Extrait du texte ▸
4. Ontologies et politiques des futurs
Les sociétés contemporaines sont traversées de discours sur les changements qui les affectent, et sur leurs futurs, émanant tant du développement de technologies et des promesses les entourant, que de la crise climatique et des menaces qui en découlent.
Il s’agit ici de prendre la mesure des tensions qui existent entre différents imaginaires des futurs sociotechniques, et les anticipations faites dans la société — des anticipations ordinaires aux anticipations d’experts, d’industries ou d’institutions — concernant les transformations qu’il conviendrait de conduire.
Cet enjeu prend au sérieux le fait que ces anticipations et constructions de futurs se diversifient, se politisent et rentrent en conflit, que l’on songe aux imaginaires des risques et de l’effondrement, des diverses représentations de la manière dont la société peut se décarboner ou s’écologiser, ou encore des multiples déclinaisons de la soutenabilité.
Il s’agit dès lors de comprendre les différents registres de définition des futurs portés par différents acteurs, de la place des promesses – technologiques et non-technologiques — dans ces discours, de la manière dont ils sont utilisés comme ressources pour agir dans et performer le présent.
Il s’agit de poser la question des instruments — de la modélisation et scénarisation, en passant par la prospective — mais aussi des dispositifs participatifs que les sociétés parviennent à construire, pour s’entendre sur les futurs et mobiliser des scénarios et imaginaires pour créer le changement à différentes échelles institutionnelles.
5. Computation et numérique pour les sciences, techniques et l’innovation en société
Cet enjeu d’ordre méthodologique concerne la transformation numérique des sciences sociales. L’enquête numérique recouvre le fait d’utiliser petits et grands jeux de données, et une variété d’algorithmes pour traiter ces données, pour augmenter l’enquête sociologique ou ethnographique.

Activités ▸
1. D'après l'extrait, de quoi émanent les discours sur les changements qui affectent les sociétés contemporaines et sur leurs futurs ?
2. Reformulez sous forme de liste le paragraphe de l'extrait commençant par « Il s’agit de poser la question des instruments », sans perdre ses informations principales.
3. Traduisez en anglais la phrase suivante de l'extrait : « L’enquête numérique recouvre le fait d’utiliser petits et grands jeux de données, et une variété d’algorithmes pour traiter ces données, pour augmenter l’enquête sociologique ou ethnographique. »

Matériaux fournis ▸
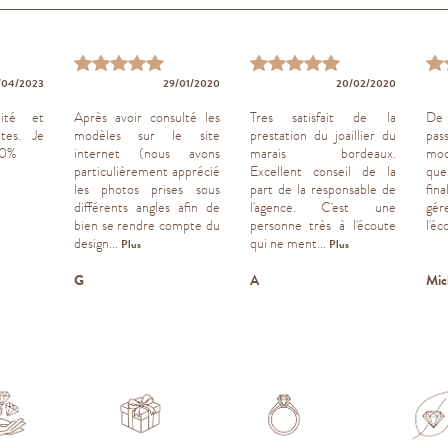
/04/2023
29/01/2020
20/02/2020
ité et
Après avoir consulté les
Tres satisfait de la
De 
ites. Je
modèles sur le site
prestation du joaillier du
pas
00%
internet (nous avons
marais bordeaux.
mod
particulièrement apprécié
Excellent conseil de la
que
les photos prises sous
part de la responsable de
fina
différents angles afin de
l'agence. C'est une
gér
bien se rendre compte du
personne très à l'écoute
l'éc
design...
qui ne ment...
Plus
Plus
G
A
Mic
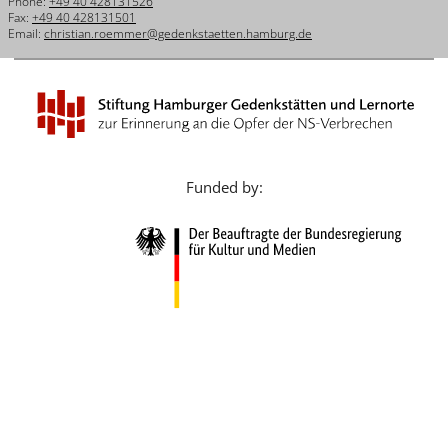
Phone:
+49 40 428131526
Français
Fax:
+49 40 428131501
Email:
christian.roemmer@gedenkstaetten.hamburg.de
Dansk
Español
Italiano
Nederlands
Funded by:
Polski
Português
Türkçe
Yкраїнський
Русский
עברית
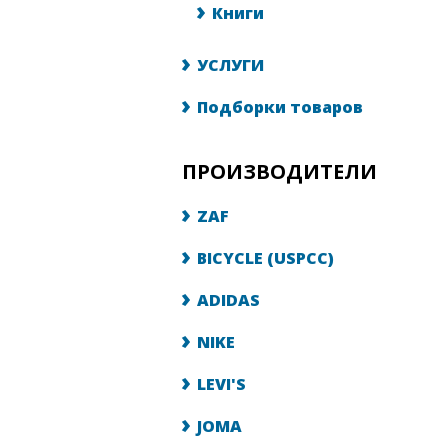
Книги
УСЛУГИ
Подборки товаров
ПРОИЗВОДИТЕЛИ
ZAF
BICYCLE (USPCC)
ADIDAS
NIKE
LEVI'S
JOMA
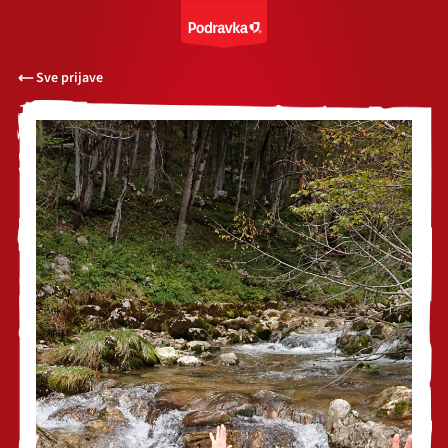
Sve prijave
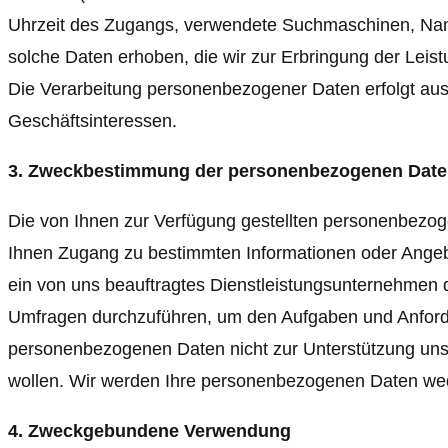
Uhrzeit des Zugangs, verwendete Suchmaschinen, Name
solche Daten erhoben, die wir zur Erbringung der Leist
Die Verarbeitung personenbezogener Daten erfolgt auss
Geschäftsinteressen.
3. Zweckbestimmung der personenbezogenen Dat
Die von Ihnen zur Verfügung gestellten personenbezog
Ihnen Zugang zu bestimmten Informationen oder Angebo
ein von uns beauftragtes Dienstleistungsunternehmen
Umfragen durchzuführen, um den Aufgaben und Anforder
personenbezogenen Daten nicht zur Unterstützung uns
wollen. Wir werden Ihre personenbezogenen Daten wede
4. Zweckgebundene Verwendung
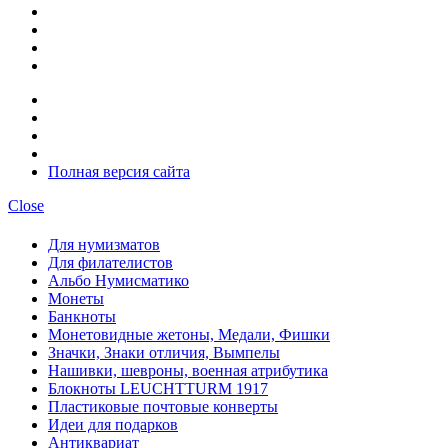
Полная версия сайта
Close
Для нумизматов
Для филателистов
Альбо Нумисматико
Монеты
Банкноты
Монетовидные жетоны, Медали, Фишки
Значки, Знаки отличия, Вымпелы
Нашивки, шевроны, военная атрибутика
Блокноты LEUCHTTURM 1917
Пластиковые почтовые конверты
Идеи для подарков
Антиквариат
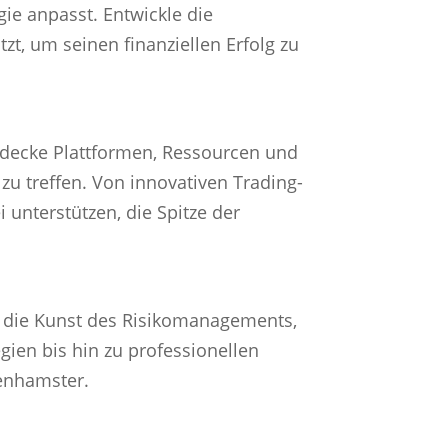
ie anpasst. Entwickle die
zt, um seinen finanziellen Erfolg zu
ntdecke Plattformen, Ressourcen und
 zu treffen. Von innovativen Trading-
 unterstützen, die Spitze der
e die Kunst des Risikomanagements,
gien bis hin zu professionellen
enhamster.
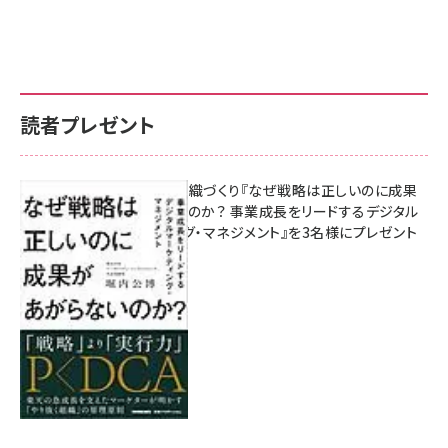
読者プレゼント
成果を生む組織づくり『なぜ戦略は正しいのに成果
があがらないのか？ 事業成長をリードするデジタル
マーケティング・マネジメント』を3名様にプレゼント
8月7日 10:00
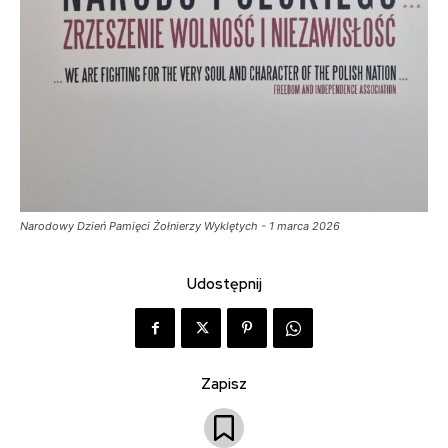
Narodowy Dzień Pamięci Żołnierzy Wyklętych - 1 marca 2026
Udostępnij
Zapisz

Réponses par tâche ▸
1. Ils émanent du développement de technologies et des promesses qui les entourent, ainsi que de la crise climatique et des menaces qui en découlent.

2.
- Objet : les instruments et les dispositifs participatifs que les sociétés parviennent à construire
- Instruments cités : modélisation, scénarisation, prospective
- Finalités : s'entendre sur les futurs ; mobiliser scénarios et imaginaires pour créer le changement à différentes échelles institutionnelles

3. Digital inquiry covers the use of small and large datasets, and a variety of algorithms to process these data, in order to augment sociological or ethnographic inquiry.